Written instruction: Write out the lines below again, switching "legible" to "readable" and keeping everything else the same. Leave the pictures out.

Task input:
-=-=-=-=-

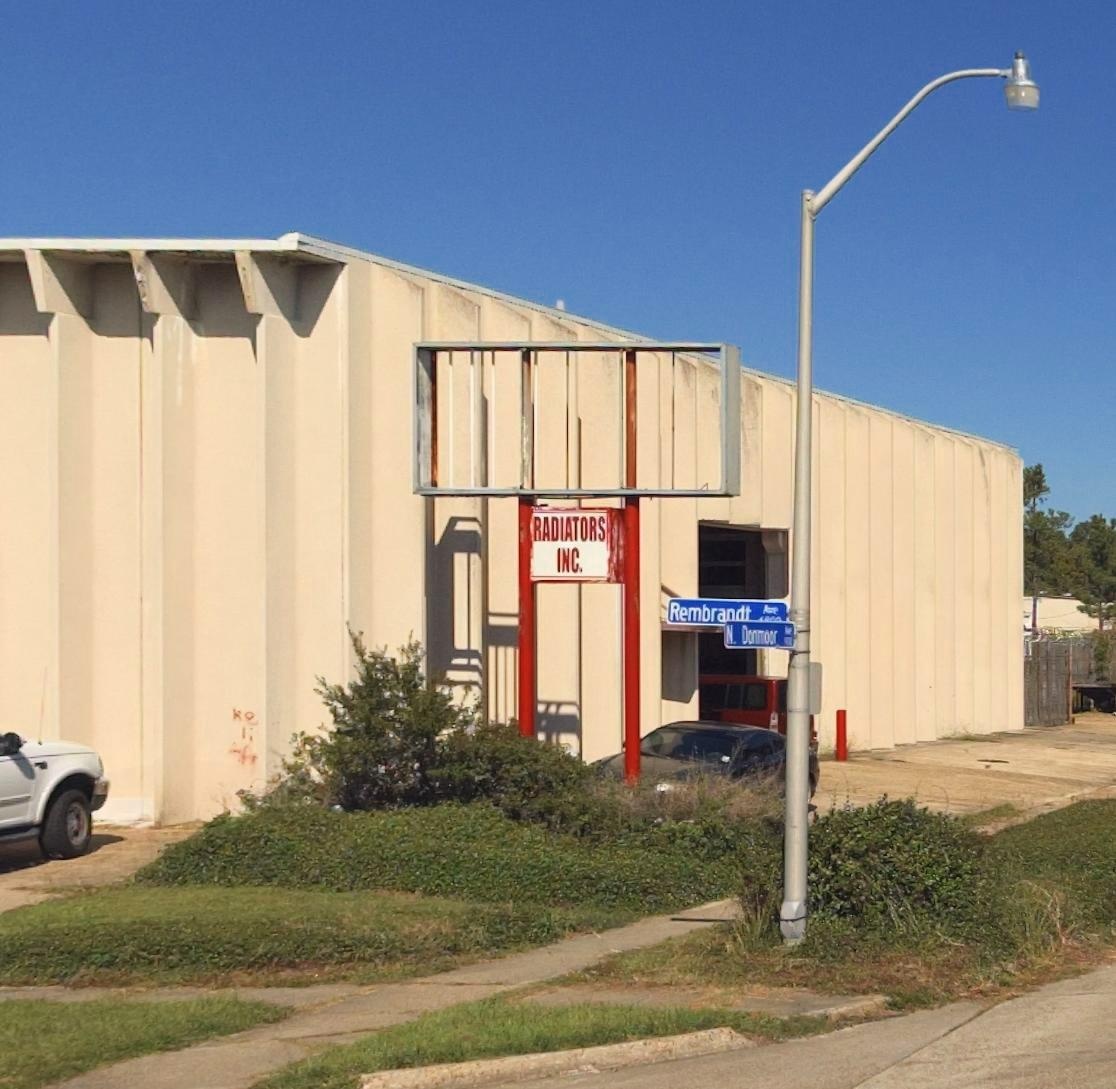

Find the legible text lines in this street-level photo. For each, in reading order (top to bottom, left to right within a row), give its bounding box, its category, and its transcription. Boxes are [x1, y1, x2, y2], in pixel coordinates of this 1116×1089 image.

[531, 513, 608, 544] BusinessName: RADIATORS
[554, 544, 585, 576] BusinessName: INC.
[667, 599, 753, 625] StreetName: Rembran**
[724, 621, 779, 648] StreetName: N. Don*o**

-=-=-=-=-

Task solution:
Find the readable text lines in this street-level photo. For each, in reading order (top to bottom, left to right within a row), give its bounding box, its category, and its transcription. Boxes are [x1, y1, x2, y2], in pixel coordinates of this 1116×1089 image.

[531, 513, 608, 544] BusinessName: RADIATORS
[554, 544, 585, 576] BusinessName: INC.
[667, 599, 753, 625] StreetName: Rembran**
[724, 621, 779, 648] StreetName: N. Don*o**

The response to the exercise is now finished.